Pero esta noción, aunque captura todo lo que siento en esos escenarios,
sigue sosteniendo la ficción de que el cuerpo es la propiedad del yo racional. Quizás
ahí está el detalle.

Porque pareciera que, cuando la máquina se cicla, le urge recuperar la


realidad y el control a través de la reiteración del movimiento rutinario y repetitivo.
O más bien, es al yo racional al que le urge recuperar el control que ahora tiene el
cuerpo. Porque no es una huelga. No son brazos caídos.
Cito entonces uno de mis textos favoritos:
“Cuando las fábricas se empezaban a dejar ver dentro
del escenario urbano como un proyecto de control social y
subjetivación de los cuerpos, y de construcción de las
subjetividades obreras heterosexuantes, lxs ludditas
saquearon mercados, quemaron fábricas (en vez de tomarlas
y recuperarlas y subjetivarse como obreros) hicieron correr el
fuego de la insurrección como reguero de pólvora mediante el
sabotaje, el pillaje, las canciones, las rimas, el espionaje y la
mentira a los poderes. Máquina de guerra alegre, una
modalidad de lucha contra el capital, un intento de destruir la
nueva sociedad (…) moderna y racional”

Quizás entonces, la ansiedad se distancia de la depresión, no solo por no ser


huelga. Quizás la corporeidad, deviene en Ludditas, y no solo piensa que se debe
ir a huelga, sino quemar, destruir todo. Porque no está de acuerdo con las órdenes
del yo racional que ansía ser y mantenerse como humano normal, productivo y
aceptado (que teme a lo que entiende como enfermedad, porque lo aleja de aquello
que anhela ser). Tampoco está de acuerdo con ser el obrero explotado para generar
ganancias, ni mucho menos la máquina que produce hasta el cansancio para tales
ganancias.

Datos recopilados:
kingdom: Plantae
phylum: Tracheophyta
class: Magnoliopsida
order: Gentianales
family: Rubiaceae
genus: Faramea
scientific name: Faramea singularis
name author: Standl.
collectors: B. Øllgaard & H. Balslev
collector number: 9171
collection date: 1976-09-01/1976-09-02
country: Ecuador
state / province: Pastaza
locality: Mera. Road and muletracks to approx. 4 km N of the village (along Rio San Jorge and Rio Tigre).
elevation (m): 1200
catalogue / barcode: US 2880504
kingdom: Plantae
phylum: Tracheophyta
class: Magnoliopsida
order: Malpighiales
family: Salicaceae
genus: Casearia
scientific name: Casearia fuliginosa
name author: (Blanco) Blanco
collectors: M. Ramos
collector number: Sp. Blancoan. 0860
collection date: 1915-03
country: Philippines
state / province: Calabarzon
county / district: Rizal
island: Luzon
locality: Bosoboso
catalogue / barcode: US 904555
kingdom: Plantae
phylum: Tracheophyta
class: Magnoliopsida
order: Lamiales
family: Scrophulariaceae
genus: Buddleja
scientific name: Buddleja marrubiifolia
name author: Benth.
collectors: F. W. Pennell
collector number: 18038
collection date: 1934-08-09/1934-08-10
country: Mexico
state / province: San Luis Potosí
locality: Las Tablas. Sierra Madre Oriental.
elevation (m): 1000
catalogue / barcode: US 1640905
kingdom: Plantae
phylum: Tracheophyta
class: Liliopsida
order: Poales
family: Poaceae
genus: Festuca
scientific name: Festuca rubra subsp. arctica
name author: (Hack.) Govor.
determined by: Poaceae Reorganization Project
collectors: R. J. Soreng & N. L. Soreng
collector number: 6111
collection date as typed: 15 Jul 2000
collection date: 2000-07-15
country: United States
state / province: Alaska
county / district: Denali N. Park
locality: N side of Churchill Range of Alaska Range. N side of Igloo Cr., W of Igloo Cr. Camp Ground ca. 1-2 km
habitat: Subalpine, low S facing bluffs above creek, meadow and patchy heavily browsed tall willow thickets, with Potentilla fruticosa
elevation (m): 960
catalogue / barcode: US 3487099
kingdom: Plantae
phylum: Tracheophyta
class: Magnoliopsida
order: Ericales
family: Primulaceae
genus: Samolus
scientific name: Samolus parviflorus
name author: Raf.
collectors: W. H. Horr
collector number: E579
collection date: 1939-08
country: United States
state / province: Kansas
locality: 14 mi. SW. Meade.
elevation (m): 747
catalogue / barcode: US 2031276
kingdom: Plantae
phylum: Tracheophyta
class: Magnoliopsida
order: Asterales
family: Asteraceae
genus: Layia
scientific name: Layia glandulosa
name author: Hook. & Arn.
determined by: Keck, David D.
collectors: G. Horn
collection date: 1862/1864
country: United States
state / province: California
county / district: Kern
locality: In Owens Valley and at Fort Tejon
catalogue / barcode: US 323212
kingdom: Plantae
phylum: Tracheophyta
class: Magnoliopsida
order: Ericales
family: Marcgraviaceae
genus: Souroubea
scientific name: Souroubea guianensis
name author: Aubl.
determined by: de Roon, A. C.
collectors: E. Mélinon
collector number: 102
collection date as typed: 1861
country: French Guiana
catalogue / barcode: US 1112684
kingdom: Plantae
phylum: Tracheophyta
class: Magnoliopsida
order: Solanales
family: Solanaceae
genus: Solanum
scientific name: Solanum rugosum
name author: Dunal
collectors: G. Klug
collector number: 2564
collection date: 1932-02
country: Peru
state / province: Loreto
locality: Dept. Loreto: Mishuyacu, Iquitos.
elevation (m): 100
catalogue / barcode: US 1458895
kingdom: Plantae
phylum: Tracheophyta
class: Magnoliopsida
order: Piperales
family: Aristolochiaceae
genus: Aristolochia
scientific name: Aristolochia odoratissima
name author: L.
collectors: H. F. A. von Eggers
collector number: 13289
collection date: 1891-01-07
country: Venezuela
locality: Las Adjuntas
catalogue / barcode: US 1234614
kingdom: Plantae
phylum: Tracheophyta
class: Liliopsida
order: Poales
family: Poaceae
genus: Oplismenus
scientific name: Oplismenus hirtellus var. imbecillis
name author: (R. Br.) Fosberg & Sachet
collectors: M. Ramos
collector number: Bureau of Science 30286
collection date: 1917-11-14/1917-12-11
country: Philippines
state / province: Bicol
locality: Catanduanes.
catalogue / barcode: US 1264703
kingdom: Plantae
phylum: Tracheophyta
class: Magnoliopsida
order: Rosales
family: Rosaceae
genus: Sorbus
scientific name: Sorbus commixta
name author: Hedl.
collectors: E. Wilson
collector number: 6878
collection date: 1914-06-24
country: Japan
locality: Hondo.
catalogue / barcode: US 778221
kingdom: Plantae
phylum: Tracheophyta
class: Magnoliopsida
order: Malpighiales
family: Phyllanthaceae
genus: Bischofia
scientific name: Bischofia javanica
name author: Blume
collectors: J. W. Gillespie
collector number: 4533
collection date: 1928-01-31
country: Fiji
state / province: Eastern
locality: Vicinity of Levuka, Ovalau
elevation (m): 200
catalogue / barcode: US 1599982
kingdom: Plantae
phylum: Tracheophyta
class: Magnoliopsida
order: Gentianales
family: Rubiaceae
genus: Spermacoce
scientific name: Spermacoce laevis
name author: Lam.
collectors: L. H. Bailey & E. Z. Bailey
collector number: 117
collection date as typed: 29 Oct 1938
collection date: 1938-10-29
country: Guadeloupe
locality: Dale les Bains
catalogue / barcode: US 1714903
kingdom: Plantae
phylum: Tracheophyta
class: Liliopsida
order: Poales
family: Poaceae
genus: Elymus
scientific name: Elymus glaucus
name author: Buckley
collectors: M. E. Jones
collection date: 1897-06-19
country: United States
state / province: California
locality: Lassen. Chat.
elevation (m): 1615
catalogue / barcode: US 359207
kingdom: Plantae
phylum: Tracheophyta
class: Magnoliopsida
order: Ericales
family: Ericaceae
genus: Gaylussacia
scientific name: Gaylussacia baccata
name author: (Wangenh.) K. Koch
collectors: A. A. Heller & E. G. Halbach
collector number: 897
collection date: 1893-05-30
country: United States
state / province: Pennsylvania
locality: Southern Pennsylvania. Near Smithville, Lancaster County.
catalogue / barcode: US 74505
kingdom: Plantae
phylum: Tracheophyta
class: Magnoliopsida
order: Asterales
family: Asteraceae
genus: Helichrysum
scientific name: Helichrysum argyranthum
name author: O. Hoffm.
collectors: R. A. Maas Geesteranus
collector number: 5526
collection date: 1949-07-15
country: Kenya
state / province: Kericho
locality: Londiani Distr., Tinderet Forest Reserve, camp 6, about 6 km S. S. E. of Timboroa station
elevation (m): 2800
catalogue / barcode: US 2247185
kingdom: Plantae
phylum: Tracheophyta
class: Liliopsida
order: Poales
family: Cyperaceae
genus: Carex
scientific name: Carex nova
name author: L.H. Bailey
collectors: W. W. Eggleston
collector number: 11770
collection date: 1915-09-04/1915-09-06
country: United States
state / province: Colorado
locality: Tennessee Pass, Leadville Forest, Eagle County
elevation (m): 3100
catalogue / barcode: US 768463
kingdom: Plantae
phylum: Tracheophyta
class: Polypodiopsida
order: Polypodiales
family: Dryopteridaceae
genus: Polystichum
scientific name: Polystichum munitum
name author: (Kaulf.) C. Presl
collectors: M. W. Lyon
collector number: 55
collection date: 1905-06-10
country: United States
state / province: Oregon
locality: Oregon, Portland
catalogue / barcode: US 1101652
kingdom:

**COMPLETA LO SIGUIENTE**
**1.** En la cita del texto sobre la ansiedad y el cuerpo, ¿qué hicieron lxs ludditas con las fábricas en vez de tomarlas y recuperarlas?
**2.** Continúa el texto sobre la ansiedad y el cuerpo a partir de su última oración.

**RESPUESTAS A CONTINUACIÓN**
**1.** Las quemaron.

**2.**
El cuerpo en ansiedad, es más bien una máquina de guerra. No le interesa


tomar las ideas y aspiraciones del yo racional: las destruye. Aborrece que ahora se
le llame maquina limitada, porque nunca estuvo de acuerdo con ser ni máquina, ni
con las limitaciones que le fueron impuestas desde la razón. No le interesa la
producción ni mucho menos las ganancias. El cuerpo en estado valetudinario por
ansiedad, no es un síntoma de que algo está mal como me lo dicen en las terapias.
Es más bien respuesta y contrataque a un sistema contra el que el cuerpo se
insurrecta.

El nombre de Ludditas, viene de una leyenda, un personaje de fantasía


llamado Ned Ludd, “un muchacho hilandero que rompió su telar porque no le salía
bien el tejido”. El cuerpo al mando entonces, encuentra como solución, la locura
alegre, la destrucción de todo el orden, del yo racional, de sus deberes, de sus
aspiraciones, de su vivencia y de su producción. De la manera de entender a la
enfermedad como opuesto a lo sano, de su forma de relacionarse con el
medicamento, y de la dicotomía cuerpo vs. mente.

Quizás ya no la llamaré más ansiedad, sino eso, máquina de guerra contra


la razón. Que destruye todo, que hace todo mierda, que está dispuesta a hacerse
arder a si misma, si con eso se destruye el conjunto productivo en el que no está
dispuesta a trabajar. Como máquina de guerra, de destrucción, su propuesta está
en quemar todo ello, y luego re pensarlo desde otras ficciones, repensarse desde
otros papeles.

No sé si todo esto me ayude. No sé si la próxima vez que vida la ansiedad,


este escrito me ayude. No sé qué nueva relación debo establecer desde esta
reflexión, por ejemplo, con el medicamento. Quizás la anote con letras grandes en
letreros que estén a la vista, para cuando viva la ansiedad con mucha potencia una
vez más. O quizás esto no funcione como algo emergente, sino como la base para
ir pensando nuevas formas de vivir sin la auto explotación y auto exigencia. Quizás
no deba esperar a que la máquina queme. Quizás, ahora que la máquina está
tranquila, empezar a construir otras cosas.